Die Pacific Adventure der P&O. - Copyright: Matt Blyth/Getty Images
Die Pacific Adventure der P&O. - Copyright: Matt Blyth/Getty Images

Die britische Tageszeitung "The Guardian" berichtet von einem kuriosen Vorfall auf See: Nachdem ihr Schiff von Neuseeland abgewiesen worden war, entwickelten Passagiere an Bord einer P&O-Kreuzfahrt Symptome der Seekrankheit. Eigentlich sollte die Kreuzfahrt nach der Abfahrt von Sydney in Australien am vergangenen Montag mehrere Häfen in Neuseeland anlaufen. Doch die Pacific Adventure durfte in Neuseeland, das strenge Gesetze bezüglich der Biosicherheit hat, nicht anlegen. Invasive Arten hatten sich an ihrem Rumpf festgesetzt.

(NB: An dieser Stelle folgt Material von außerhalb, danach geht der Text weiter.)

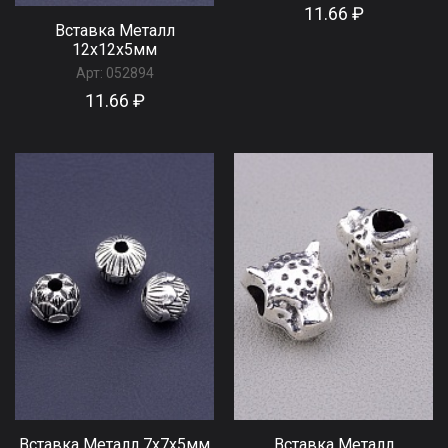
11.66 ₽
Вставка Металл
12x12x5мм
Арт:
052894
11.66 ₽
Вставка Металл 7x7x5мм
Вставка Металл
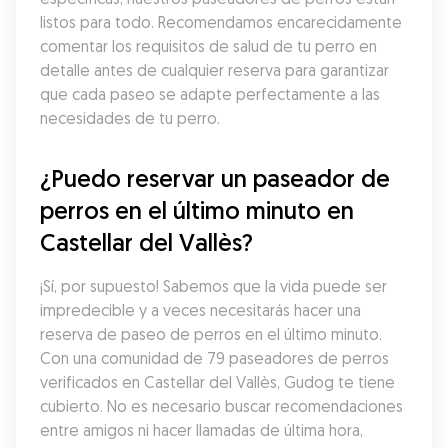
listos para todo. Recomendamos encarecidamente 
comentar los requisitos de salud de tu perro en 
detalle antes de cualquier reserva para garantizar 
que cada paseo se adapte perfectamente a las 
necesidades de tu perro.
¿Puedo reservar un paseador de 
perros en el último minuto en 
Castellar del Vallès?
¡Sí, por supuesto! Sabemos que la vida puede ser 
impredecible y a veces necesitarás hacer una 
reserva de paseo de perros en el último minuto. 
Con una comunidad de 79 paseadores de perros 
verificados en Castellar del Vallès, Gudog te tiene 
cubierto. No es necesario buscar recomendaciones 
entre amigos ni hacer llamadas de última hora, 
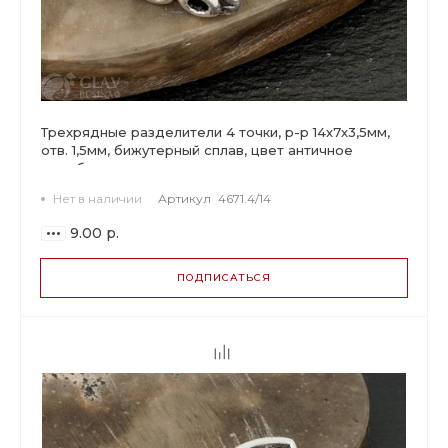
Трехрядные разделители 4 точки, р-р 14х7х3,5мм,
отв. 1,5мм, бижутерный сплав, цвет античное
серебро.
Нет в наличии
Артикул
4671.4/14
9.00 р.
ПОДПИСАТЬСЯ
ВАРИАНТЫ
ЦЕН
9.00 р.
до 14
8.46 р.
от 15 до 49
6.93 р.
от 50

Taucher sollten drei junge Muscheln und eine Spitzenkoralle entfernen, aber die Tauchbedingungen waren schlechter als erwartet, heißt es in dem Artikel. Infolgedessen mussten die Passagiere länger als erwartet auf See bleiben. Einer von ihnen, Jake Welch, sagte "The Guardian": "Die Spuckbeutel aus den Treppenhäusern waren schnell aufgebraucht.

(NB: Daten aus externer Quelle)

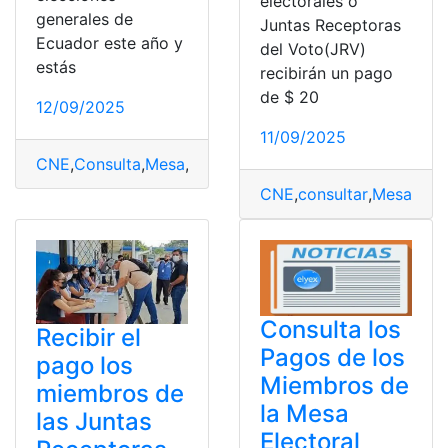
electorales o
generales de
Juntas Receptoras
Ecuador este año y
del Voto(JRV)
estás
recibirán un pago
de $ 20
12/09/2025
11/09/2025
CNE
,
Consulta
,
Mesa
,
Miembros
,
MJRV
,
pago
CNE
,
consultar
,
Mesas
,
Mi
Consulta los
Recibir el
Pagos de los
pago los
Miembros de
miembros de
la Mesa
las Juntas
Electoral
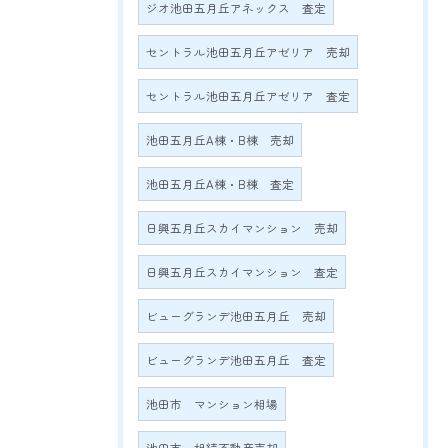
ジオ池田五月丘アネックス 査定
セントラル池田五月丘アゼリア 売却
セントラル池田五月丘アゼリア 査定
池田五月丘A棟・B棟 売却
池田五月丘A棟・B棟 査定
日興五月丘スカイマンション 売却
日興五月丘スカイマンション 査定
ビューグランデ池田五月丘 売却
ビューグランデ池田五月丘 査定
池田市 マンション相場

Trotz Wiedergutmachung: Passagiere sind enttäuscht

Die Kreuzfahrt wurde laut "The Guardian" so umgeplant, dass das Schiff nur noch drei Häfen in Australien anlief. "Meine Frau und ich sind auf dieser schäbigen Kreuzfahrt ins Nirgendwo. Sehr enttäuschend, ich werde nie wieder mit P&O reisen", schrieb ein Passagier auf einer für die Kreuzfahrt eingerichteten Facebook-Seite.

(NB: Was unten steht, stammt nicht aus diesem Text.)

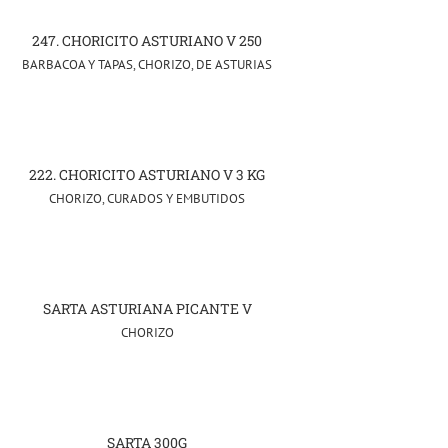
247. CHORICITO ASTURIANO V 250
BARBACOA Y TAPAS
,
CHORIZO
,
DE ASTURIAS
222. CHORICITO ASTURIANO V 3 KG
CHORIZO
,
CURADOS Y EMBUTIDOS
SARTA ASTURIANA PICANTE V
CHORIZO
SARTA 300G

Welch erzählte dem Guardian, dass P&O den Passagieren zunächst eine 50-prozentige "Gutschrift" für zukünftige Kreuzfahrten angeboten hatte, was einen Aufschrei der Entrüstung auslöste. Laut The Guardian bietet die Reederei den Passagieren nun eine Rückerstattung und eine Gutschrift von 300 Australischen Dollar, umgerechnet 180 Euro, an Bord an. "Wir haben uns das Feedback unserer Gäste angehört und verstehen, dass nicht alle von ihnen wieder mit uns auf Kreuzfahrt gehen wollen", sagte ein P&O-Sprecher der Zeitung.

"Wir entschuldigen uns nochmals für die Änderung der Reiseroute und danken unseren Gästen für ihre Geduld und ihr Verständnis." P&O Australia reagierte nicht sofort auf die Anfrage von Business Insider, die außerhalb der lokalen Arbeitszeiten gesendet wurde.